▸ ACTIVITY:
Find the line holding "Dickinson: Jack P. Lefor" in the entries below. Give it again exactly, along with every line after it up to and including the line holding "J. Clark Salyer".

▸ PROVIDED INFORMATION:
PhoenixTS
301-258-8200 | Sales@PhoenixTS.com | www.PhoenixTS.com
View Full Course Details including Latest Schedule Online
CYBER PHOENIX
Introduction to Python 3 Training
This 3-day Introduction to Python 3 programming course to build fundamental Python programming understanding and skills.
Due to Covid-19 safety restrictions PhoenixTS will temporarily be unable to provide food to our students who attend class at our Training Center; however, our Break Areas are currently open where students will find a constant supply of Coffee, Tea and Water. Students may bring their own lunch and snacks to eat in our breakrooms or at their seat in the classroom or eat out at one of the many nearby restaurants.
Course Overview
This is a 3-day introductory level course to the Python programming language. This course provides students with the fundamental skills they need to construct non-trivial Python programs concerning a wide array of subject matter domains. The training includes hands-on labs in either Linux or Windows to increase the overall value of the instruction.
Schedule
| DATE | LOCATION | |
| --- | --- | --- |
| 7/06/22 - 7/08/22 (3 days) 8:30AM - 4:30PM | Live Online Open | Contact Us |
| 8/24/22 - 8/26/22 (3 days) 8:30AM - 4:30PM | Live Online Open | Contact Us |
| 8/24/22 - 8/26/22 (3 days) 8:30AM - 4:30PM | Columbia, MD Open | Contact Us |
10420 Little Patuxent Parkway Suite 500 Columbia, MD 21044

* * *

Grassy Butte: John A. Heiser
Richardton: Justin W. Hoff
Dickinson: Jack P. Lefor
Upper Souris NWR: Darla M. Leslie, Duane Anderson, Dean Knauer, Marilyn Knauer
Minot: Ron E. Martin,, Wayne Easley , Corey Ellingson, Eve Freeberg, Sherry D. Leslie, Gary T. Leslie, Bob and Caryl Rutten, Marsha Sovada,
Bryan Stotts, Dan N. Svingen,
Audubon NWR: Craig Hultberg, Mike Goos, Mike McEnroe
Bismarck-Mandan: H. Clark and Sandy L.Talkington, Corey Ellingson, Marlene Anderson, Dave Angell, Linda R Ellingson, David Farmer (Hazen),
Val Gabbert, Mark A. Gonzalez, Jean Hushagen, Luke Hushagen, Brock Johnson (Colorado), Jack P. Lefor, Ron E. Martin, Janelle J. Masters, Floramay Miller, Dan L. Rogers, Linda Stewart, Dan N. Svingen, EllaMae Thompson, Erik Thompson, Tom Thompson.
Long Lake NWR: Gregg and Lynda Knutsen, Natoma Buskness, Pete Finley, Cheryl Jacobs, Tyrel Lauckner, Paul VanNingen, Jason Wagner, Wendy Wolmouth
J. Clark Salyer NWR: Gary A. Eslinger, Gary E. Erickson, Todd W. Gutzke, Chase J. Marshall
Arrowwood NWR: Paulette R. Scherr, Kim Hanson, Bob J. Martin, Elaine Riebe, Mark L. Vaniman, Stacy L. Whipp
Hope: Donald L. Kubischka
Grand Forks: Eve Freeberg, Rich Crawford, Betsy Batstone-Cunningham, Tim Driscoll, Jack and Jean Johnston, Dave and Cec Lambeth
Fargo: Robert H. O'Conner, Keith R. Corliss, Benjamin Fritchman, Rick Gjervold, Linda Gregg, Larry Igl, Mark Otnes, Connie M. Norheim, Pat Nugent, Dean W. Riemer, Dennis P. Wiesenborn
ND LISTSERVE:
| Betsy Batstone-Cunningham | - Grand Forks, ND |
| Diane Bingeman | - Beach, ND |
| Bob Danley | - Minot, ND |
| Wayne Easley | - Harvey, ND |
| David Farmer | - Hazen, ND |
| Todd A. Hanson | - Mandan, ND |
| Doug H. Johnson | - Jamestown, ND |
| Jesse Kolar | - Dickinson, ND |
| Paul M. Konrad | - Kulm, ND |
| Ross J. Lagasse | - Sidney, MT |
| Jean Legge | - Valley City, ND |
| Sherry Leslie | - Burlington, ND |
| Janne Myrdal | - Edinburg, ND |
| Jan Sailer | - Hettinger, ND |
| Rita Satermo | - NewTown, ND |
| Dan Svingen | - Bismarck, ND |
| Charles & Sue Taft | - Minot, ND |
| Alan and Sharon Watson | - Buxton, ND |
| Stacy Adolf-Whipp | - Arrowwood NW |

* * *

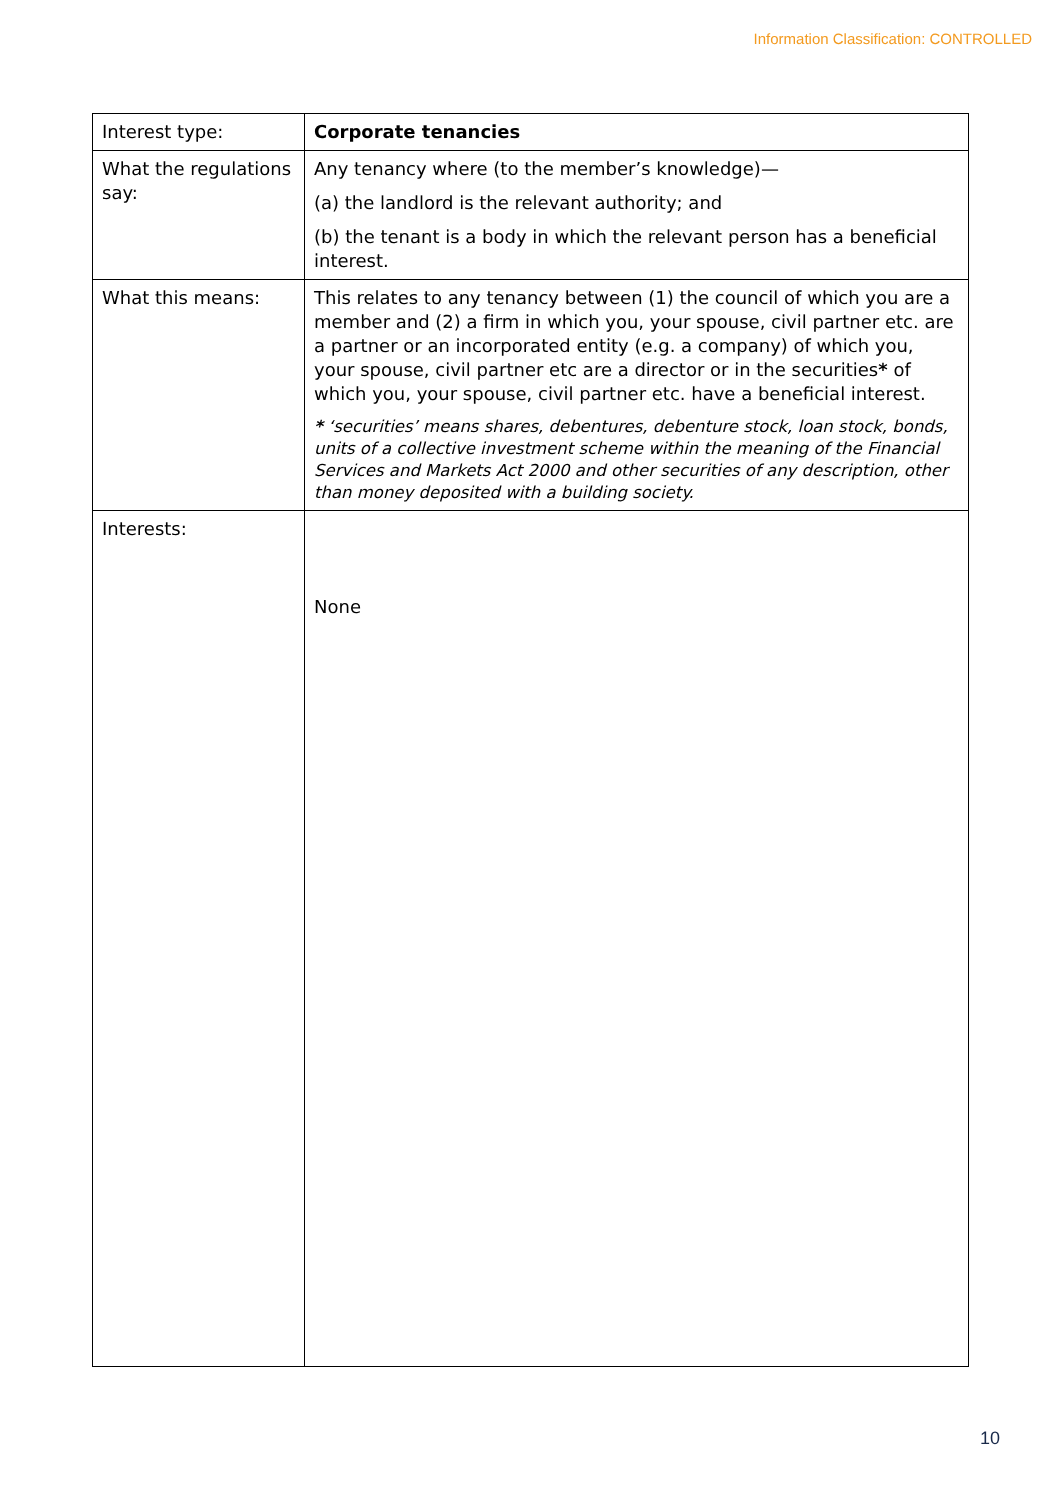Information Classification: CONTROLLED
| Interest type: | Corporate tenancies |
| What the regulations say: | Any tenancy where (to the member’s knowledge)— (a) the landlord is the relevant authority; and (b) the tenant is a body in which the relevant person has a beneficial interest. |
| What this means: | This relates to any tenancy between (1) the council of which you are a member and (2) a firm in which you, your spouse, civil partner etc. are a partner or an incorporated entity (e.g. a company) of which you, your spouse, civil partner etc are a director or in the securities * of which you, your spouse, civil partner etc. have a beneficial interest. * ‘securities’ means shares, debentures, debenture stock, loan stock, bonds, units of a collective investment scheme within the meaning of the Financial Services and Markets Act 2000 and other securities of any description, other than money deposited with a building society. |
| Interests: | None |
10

▸ EXPECTED OUTPUT:
Dickinson: Jack P. Lefor
Upper Souris NWR: Darla M. Leslie, Duane Anderson, Dean Knauer, Marilyn Knauer
Minot: Ron E. Martin,, Wayne Easley , Corey Ellingson, Eve Freeberg, Sherry D. Leslie, Gary T. Leslie, Bob and Caryl Rutten, Marsha Sovada,
Bryan Stotts, Dan N. Svingen,
Audubon NWR: Craig Hultberg, Mike Goos, Mike McEnroe
Bismarck-Mandan: H. Clark and Sandy L.Talkington, Corey Ellingson, Marlene Anderson, Dave Angell, Linda R Ellingson, David Farmer (Hazen),
Val Gabbert, Mark A. Gonzalez, Jean Hushagen, Luke Hushagen, Brock Johnson (Colorado), Jack P. Lefor, Ron E. Martin, Janelle J. Masters, Floramay Miller, Dan L. Rogers, Linda Stewart, Dan N. Svingen, EllaMae Thompson, Erik Thompson, Tom Thompson.
Long Lake NWR: Gregg and Lynda Knutsen, Natoma Buskness, Pete Finley, Cheryl Jacobs, Tyrel Lauckner, Paul VanNingen, Jason Wagner, Wendy Wolmouth
J. Clark Salyer NWR: Gary A. Eslinger, Gary E. Erickson, Todd W. Gutzke, Chase J. Marshall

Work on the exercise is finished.